SET OF TASKS
**1.** According to the article on the Southeast Asian long-fingered bat, what does the species mainly feed on?
**2.** Say whether each statement agrees with the article on the Southeast Asian long-fingered bat. Answer yes or no and quote the words that decide it.
(a) Females give birth to twins in early June.
(b) The species is endemic to Japan.
(c) The bat still lives on the Kii peninsula in Honshu.
**3.** Carry the article on the Southeast Asian long-fingered bat forward from its last sentence.

SOURCE PASSAGE
☆ ☆ ☆ ☆ ☆

Southeast Asian long-fingered bat
- Conservation status: Endangered (IUCN 3.1)

Scientific classification
- Kingdom: Animalia
- Phylum: Chordata
- Class: Mammalia
- Order: Chiroptera
- Family: Miniopteridae
- Genus: Miniopterus
- Species: M. fuscus
- Binomial name: Miniopterus fuscus Bonhote, 1902

= Southeast Asian long-fingered bat =

- Genus: Miniopterus
- Species: fuscus
- Authority: Bonhote, 1902
- Conservation status: EN

Species of bat

The Southeast Asian long-fingered bat (Miniopterus fuscus) is a species of vesper bat in the family Miniopteridae. It is endemic to Japan and has been assessed as endangered by the IUCN.

== Description and biology ==
The bat has an average body mass of 10.8 g and a forearm length of 41.5 mm. Females give birth to a single young in early June. The species forages over forests and mainly feeds on butterflies, moths, Hymenoptera, and flies.

== Habitat and distribution ==
The species is found in Amami-Oshima, Tokuno-shima, Okinoerabu Island, Okinawa Island, Kume Island, Ishigaki, and Iriomote Island in Japan. It was collected from the Kii peninsula in Honshu in 1933, but is now considered extinct there.

☆ ☆ ☆ ☆ ☆

INFORMATION
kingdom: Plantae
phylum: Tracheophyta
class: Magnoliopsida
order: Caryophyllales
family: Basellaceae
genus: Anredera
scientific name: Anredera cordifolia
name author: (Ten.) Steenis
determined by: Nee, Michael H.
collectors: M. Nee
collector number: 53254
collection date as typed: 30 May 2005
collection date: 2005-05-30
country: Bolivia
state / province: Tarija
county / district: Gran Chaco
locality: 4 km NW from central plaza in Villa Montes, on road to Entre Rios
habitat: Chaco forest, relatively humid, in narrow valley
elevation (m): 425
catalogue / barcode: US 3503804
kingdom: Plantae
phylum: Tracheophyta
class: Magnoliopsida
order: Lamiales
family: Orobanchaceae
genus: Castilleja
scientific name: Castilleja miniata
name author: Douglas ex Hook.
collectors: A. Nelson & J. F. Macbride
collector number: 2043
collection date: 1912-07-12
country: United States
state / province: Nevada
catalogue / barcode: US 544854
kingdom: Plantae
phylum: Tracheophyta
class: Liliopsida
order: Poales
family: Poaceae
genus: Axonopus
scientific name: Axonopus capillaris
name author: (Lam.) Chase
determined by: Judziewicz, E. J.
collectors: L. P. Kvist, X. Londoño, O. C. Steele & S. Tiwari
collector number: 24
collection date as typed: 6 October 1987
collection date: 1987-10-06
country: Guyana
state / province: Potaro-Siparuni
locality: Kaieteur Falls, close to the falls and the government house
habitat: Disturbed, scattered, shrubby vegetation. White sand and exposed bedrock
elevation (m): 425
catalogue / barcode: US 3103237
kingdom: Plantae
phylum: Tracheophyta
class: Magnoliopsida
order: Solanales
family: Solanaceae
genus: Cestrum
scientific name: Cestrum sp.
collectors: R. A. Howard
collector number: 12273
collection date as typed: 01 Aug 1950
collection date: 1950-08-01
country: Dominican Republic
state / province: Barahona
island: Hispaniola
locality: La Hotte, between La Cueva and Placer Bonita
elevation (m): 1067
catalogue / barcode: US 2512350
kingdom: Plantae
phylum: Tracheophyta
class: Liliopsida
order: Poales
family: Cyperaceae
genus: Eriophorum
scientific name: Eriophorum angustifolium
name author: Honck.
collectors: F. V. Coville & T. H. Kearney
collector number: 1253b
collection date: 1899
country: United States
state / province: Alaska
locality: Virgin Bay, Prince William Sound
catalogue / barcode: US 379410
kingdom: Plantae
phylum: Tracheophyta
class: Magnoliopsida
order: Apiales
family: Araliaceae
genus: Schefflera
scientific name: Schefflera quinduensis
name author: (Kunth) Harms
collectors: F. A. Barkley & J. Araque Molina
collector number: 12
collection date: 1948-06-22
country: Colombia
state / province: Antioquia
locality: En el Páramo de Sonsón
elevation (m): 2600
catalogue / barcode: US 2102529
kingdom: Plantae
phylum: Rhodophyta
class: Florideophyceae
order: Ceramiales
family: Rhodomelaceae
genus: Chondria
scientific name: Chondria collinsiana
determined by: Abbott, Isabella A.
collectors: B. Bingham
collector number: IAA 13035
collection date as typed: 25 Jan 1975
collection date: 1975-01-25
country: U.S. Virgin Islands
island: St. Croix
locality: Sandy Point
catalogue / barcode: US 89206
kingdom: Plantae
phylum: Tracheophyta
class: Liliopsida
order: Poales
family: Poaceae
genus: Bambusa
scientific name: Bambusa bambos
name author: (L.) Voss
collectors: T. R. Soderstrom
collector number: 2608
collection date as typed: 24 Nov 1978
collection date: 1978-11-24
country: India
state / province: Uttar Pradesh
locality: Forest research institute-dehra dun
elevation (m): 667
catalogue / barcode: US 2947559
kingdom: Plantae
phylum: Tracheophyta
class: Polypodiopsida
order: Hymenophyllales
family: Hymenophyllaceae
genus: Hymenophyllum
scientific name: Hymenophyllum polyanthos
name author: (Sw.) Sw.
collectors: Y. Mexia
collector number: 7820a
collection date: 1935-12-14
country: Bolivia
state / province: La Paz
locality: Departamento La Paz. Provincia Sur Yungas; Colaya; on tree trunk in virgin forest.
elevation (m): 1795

☆ ☆ ☆ ☆ ☆

ANSWERS FOR THE EXERCISE
**1.** Butterflies, moths, Hymenoptera, and flies.

**2.**
(a) No: "Females give birth to a single young in early June."
(b) Yes: "It is endemic to Japan"
(c) No: "It was collected from the Kii peninsula in Honshu in 1933, but is now considered extinct there."

**3.**
It inhabits forests and roosts in mines and caves, in colonies of several hundred individuals. There were large maternity colonies in the past, but these have become rare. There is a colony of 10,000 females on Okinawa Island.

== Conservation ==
The species has been assessed as endangered by the IUCN Red List due to its small area of inhabitance, degradation of its habitat, and disturbance of caves where it roosts. Some caves roosted by this species are lined with electricity for tourism and also face development near the caves. A new airport has been constructed nearby on Ishigaki Island above several caves frequented by these bats. It does not occur in any protected areas.